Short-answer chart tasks
────────

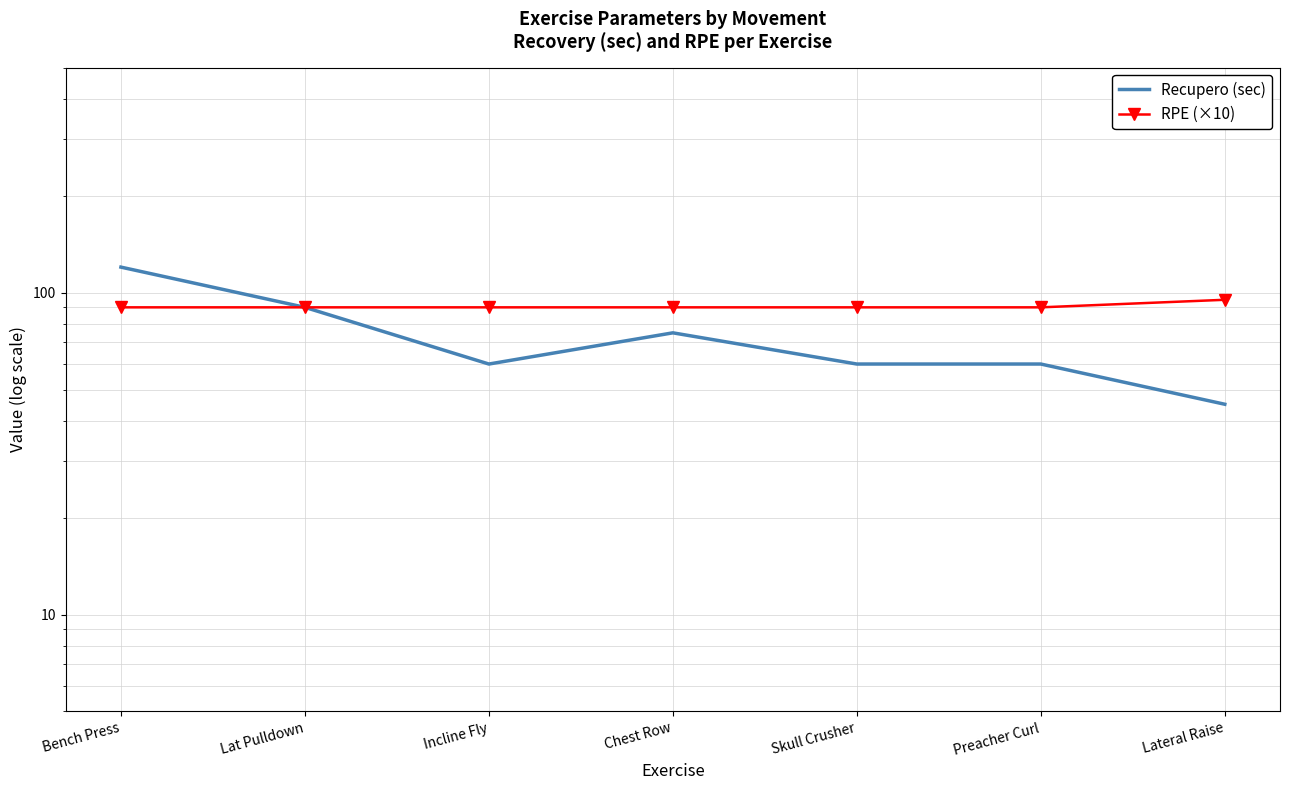

The Recupero (sec) series shows 16 at Preacher Curl. True or false?

False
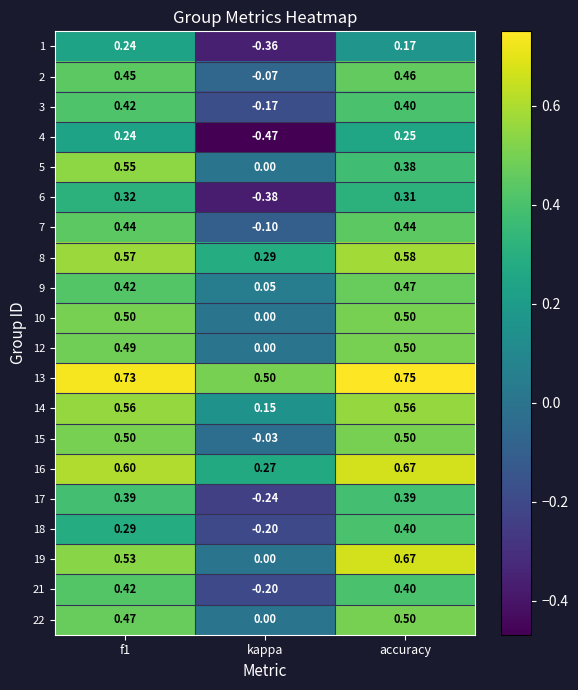

At which label is 2 closest to 0?

kappa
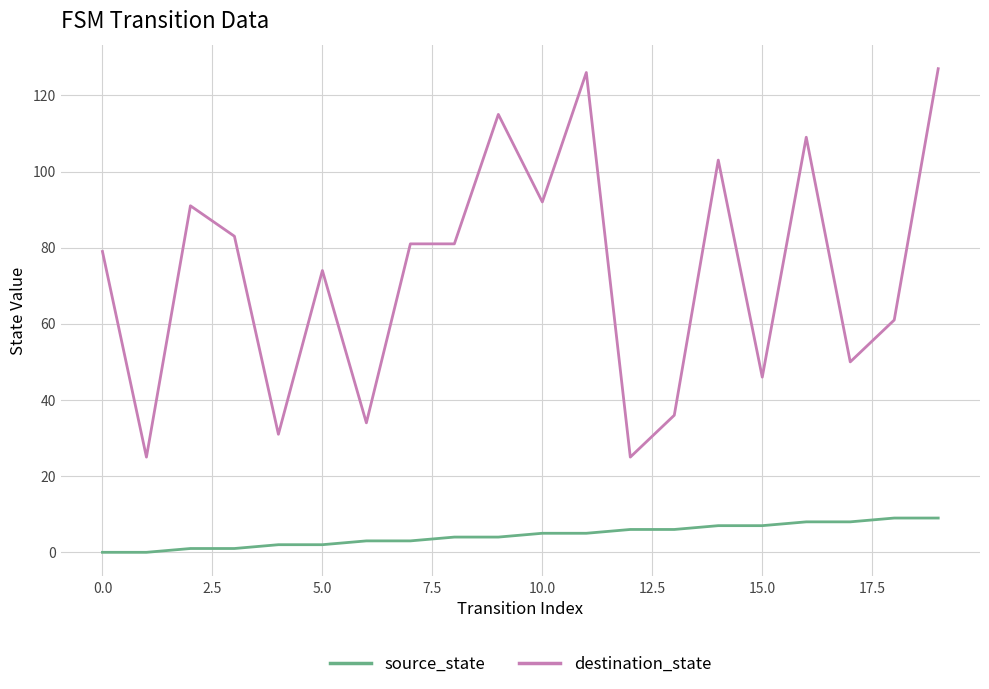

What is the difference between the maximum and minimum values in the destination_state series?

102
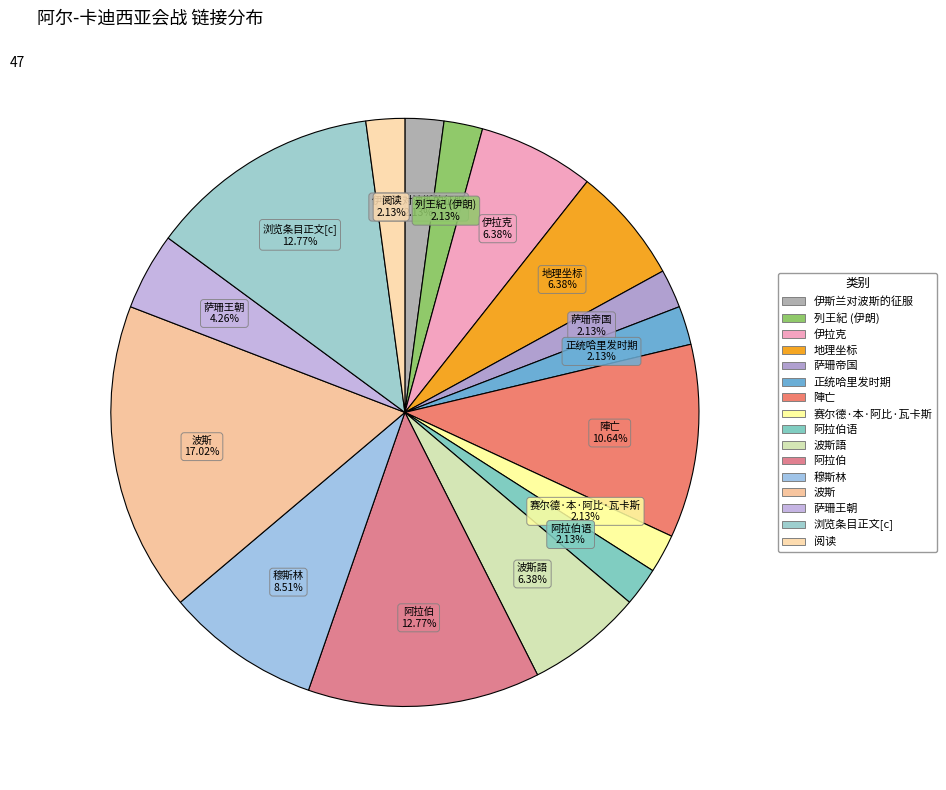

How many segments does this pie chart have?

16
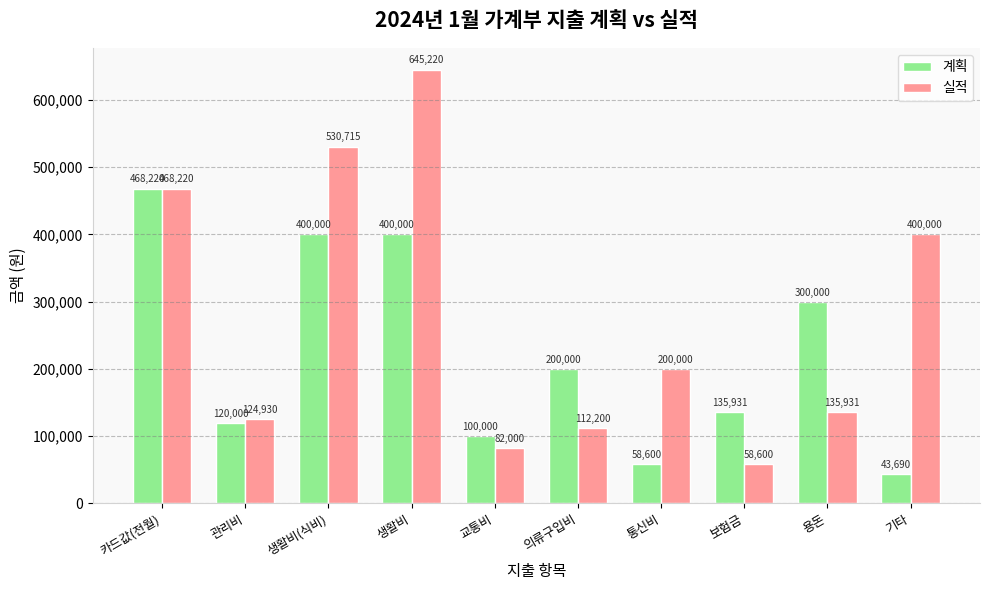

What is the value of the 실적 bar at the 8th from the left?

58600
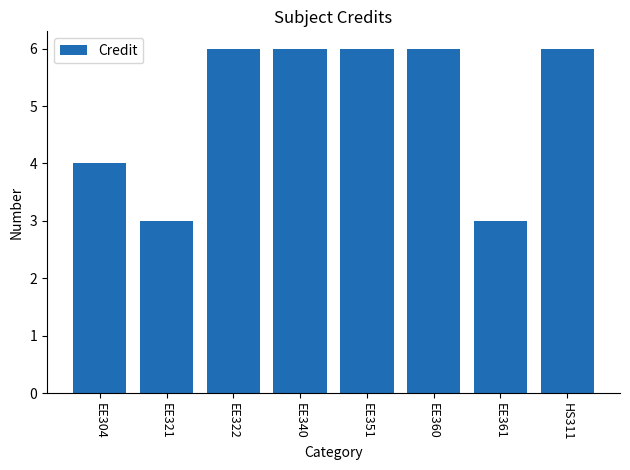

True or false: the data shows 6 at HS311.

True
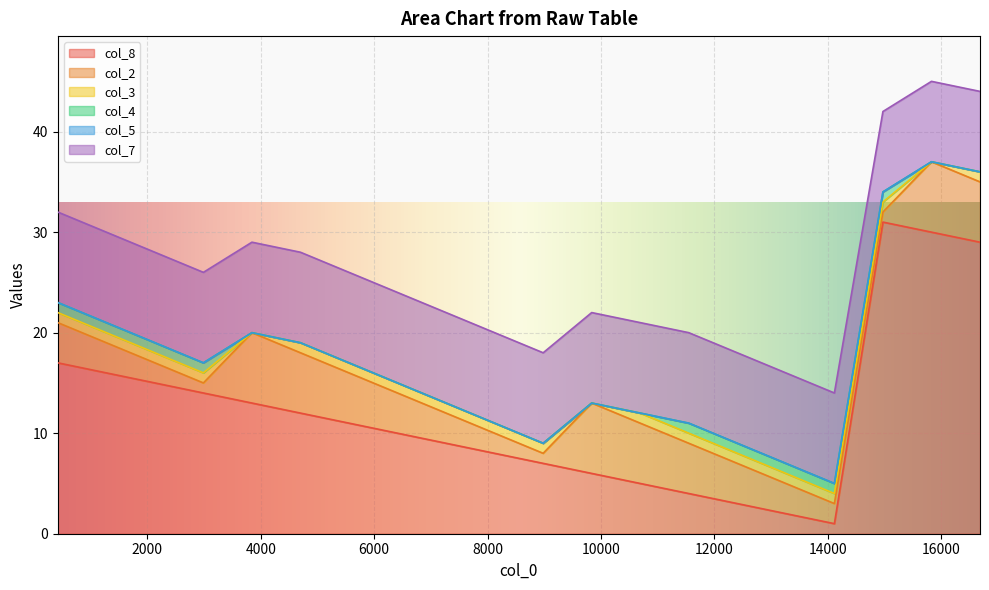

What are all the series names shown in the legend?

col_8, col_2, col_3, col_4, col_5, col_7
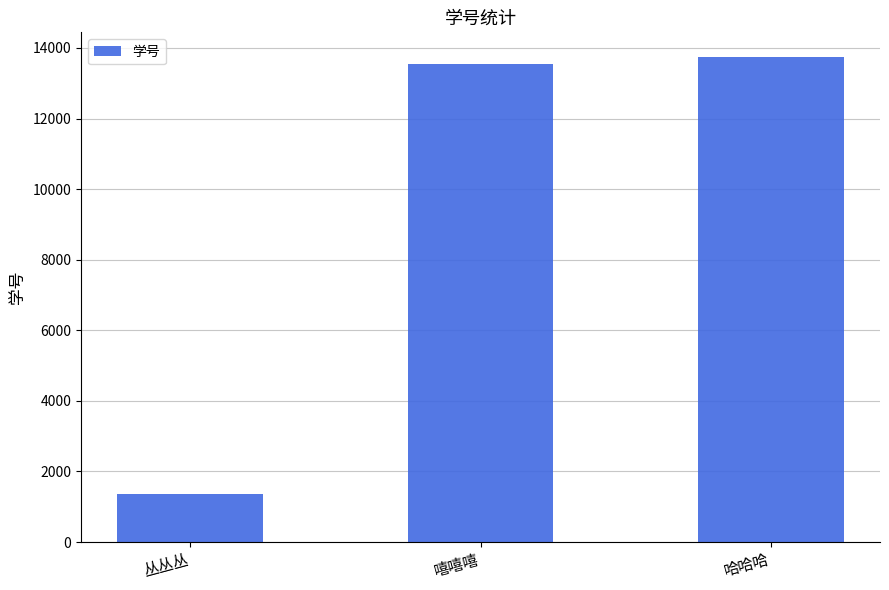

What is the change in value from 丛丛丛 to 哈哈哈?

+12400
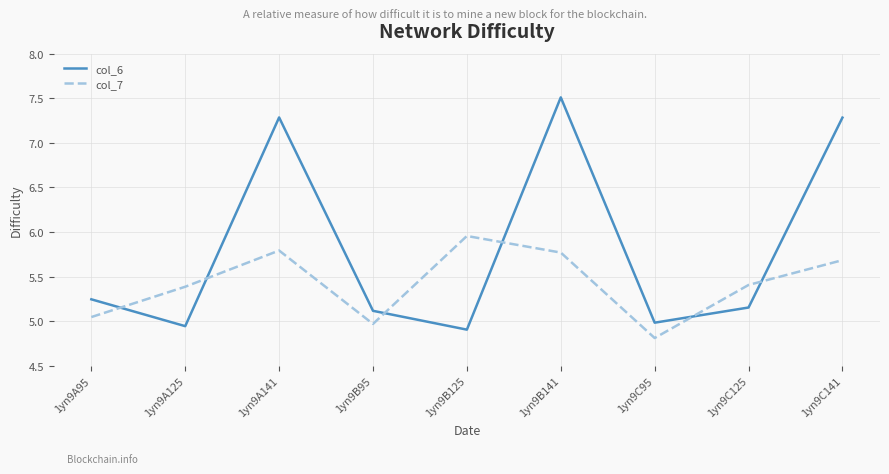

True or false: col_6 has a value of 1.7 at 1yn9C141.

False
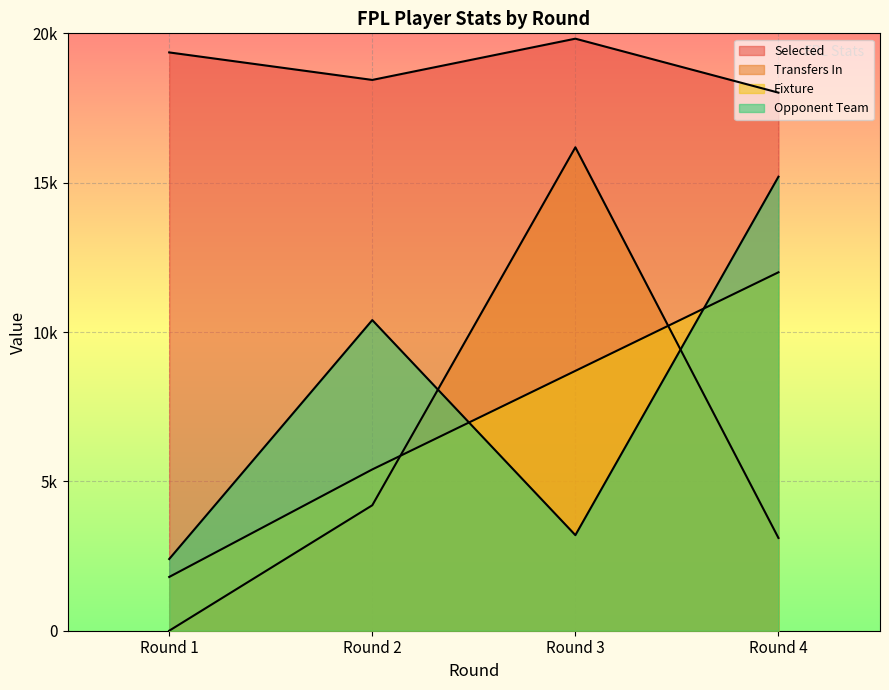

How many data points in selected are above 19361?

1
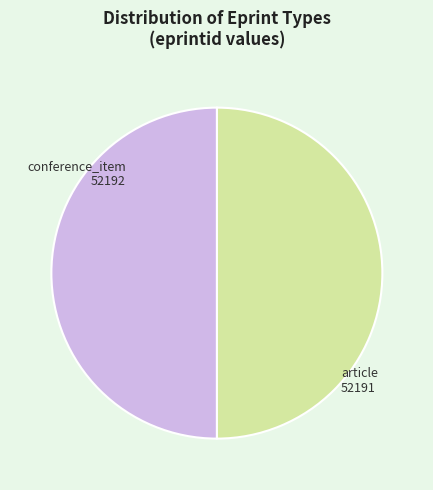

The article slice represents 50% of the pie. True or false?

True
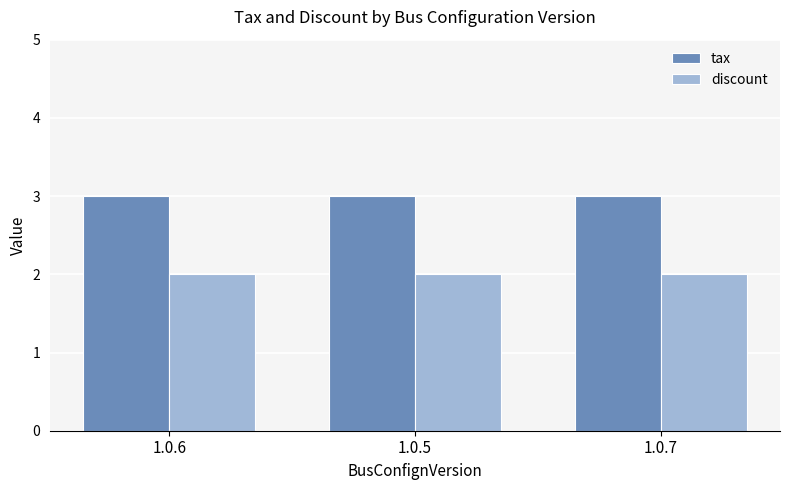

What is the lowest value of the tax series?

3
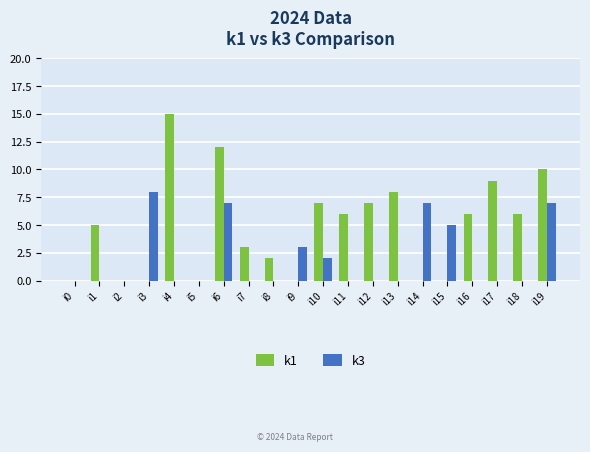

Which label corresponds to the largest value in the chart?

i4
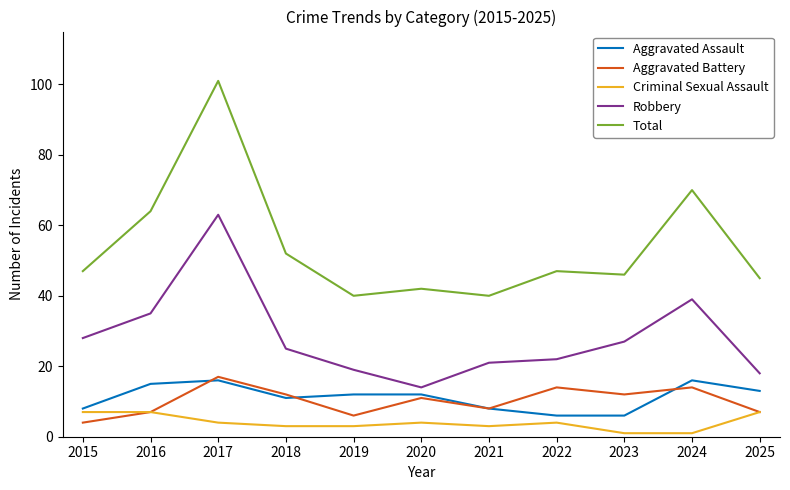

How many lines are shown in the chart?

5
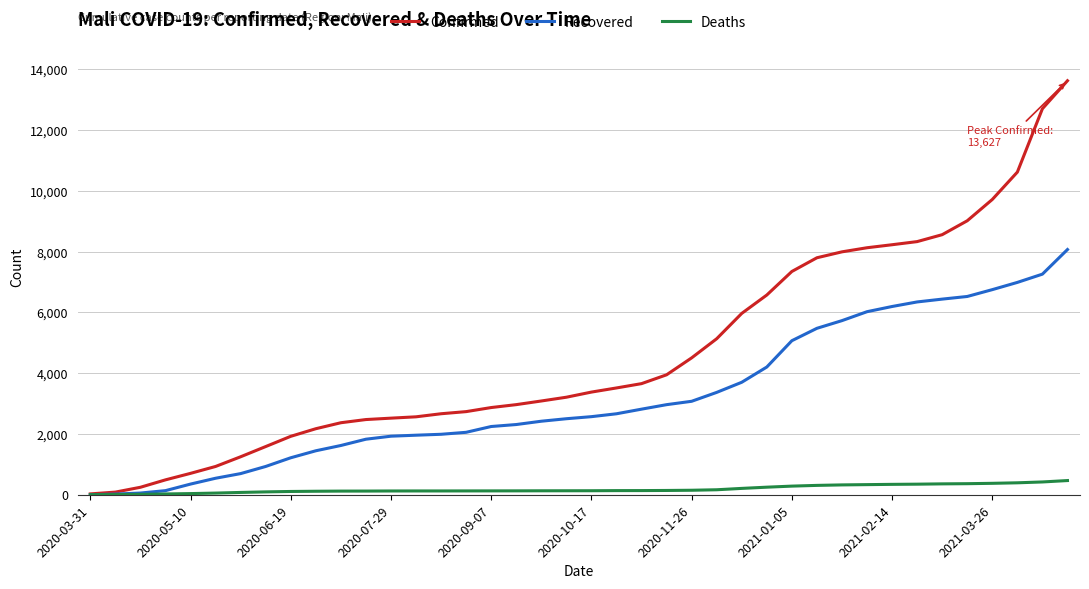

Which series has the largest total across all categories?

Confirmed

────────

Rewrite every line of text in the entries above as one numbered list, skipping blank lines and leaving out the pictures.

Solution to this exercise:
1. The Recupero (sec) series shows 16 at Preacher Curl. True or false?
2. False
3. At which label is 2 closest to 0?
4. kappa
5. What is the difference between the maximum and minimum values in the destination_state series?
6. 102
7. How many segments does this pie chart have?
8. 16
9. What is the value of the 실적 bar at the 8th from the left?
10. 58600
11. True or false: the data shows 6 at HS311.
12. True
13. What are all the series names shown in the legend?
14. col_8, col_2, col_3, col_4, col_5, col_7
15. What is the change in value from 丛丛丛 to 哈哈哈?
16. +12400
17. True or false: col_6 has a value of 1.7 at 1yn9C141.
18. False
19. How many data points in selected are above 19361?
20. 1
21. The article slice represents 50% of the pie. True or false?
22. True
23. What is the lowest value of the tax series?
24. 3
25. Which label corresponds to the largest value in the chart?
26. i4
27. How many lines are shown in the chart?
28. 5
29. Which series has the largest total across all categories?
30. Confirmed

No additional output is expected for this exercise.